The Labour Court was satisfied that none of the CJEU jurisprudence supported such a claim. On this basis, the Court upheld the employer's appeal and set aside the decision of the Rights Commissioner. The Labour Court made the following observations in its Determination:

"The [employer] herein is a private sector employer. Hence the doctrine of Direct Effect of European Law can have no application in this case....The principles applicable in deciding whether the Court can depart from a seemingly clear provision of domestic law so far as to give a meaning consistent with the wording and purpose of a Directive involves difficult and complex legal questions. In the instant case it would be an exercise of futility for the Court to embark on a consideration of those issues."


While the Labour Court in Roskell has not given a private employer absolute comfort on an important question of employment law which has been uncertain for almost four years since Stringer, it is clear that the Labour Court accepts that the 'entitlement' to pay for annual leave not taken due to illness does not arise automatically, particularly where the employment continues.

The Court has also accepted that serious consideration needs to be given to the various doctrines of European law (specifically referring to 'Conforming Interpretation'). It is comforting for private sector employers that the Court describes section 19 of the Act as a "seemingly clear provision of domestic law".

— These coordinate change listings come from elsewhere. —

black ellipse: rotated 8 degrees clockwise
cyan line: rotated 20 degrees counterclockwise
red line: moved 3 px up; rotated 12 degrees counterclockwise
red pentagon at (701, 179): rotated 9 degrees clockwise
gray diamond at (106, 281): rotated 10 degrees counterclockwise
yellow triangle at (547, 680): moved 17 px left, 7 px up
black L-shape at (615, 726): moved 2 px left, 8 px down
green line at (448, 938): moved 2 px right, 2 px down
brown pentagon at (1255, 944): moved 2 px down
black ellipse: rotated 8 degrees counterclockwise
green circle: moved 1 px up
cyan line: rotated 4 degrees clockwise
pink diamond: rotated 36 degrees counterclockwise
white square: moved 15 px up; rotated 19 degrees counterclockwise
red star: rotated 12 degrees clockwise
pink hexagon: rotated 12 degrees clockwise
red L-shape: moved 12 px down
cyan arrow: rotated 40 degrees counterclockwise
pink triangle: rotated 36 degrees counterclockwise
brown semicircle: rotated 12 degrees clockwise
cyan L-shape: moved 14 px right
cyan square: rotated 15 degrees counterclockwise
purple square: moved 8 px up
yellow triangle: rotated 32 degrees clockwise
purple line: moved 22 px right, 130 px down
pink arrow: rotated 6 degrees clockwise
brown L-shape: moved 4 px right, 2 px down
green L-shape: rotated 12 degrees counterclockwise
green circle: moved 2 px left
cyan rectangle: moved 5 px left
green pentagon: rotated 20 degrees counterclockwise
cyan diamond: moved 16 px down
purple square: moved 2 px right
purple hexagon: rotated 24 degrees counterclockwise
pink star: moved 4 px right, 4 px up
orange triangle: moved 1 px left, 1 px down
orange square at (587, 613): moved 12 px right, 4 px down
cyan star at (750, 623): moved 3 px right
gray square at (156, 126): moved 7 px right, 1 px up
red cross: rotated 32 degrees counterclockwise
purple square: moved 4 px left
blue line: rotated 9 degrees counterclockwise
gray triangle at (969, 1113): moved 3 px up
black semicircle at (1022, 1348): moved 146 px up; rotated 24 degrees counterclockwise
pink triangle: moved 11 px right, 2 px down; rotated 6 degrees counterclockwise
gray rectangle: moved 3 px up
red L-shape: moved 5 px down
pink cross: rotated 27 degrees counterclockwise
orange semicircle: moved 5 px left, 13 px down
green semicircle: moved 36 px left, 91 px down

The Act and Directive are inconsistent. The inconsistency would appear to require legislative intervention. It seems likely that were a question to be referred to the CJEU on this point, that the CJEU would find that the Directive has not been appropriately implemented. The Roskell case is the first in which this matter has been addressed in any meaningful way. In the absence of an amendment of the Act it seems likely that it will be left up to the Labour Court to build on Roskell when another such case comes before it.

This article contains a general summary of developments and is not a complete or definitive statement of the law. Specific legal advice should be obtained where appropriate.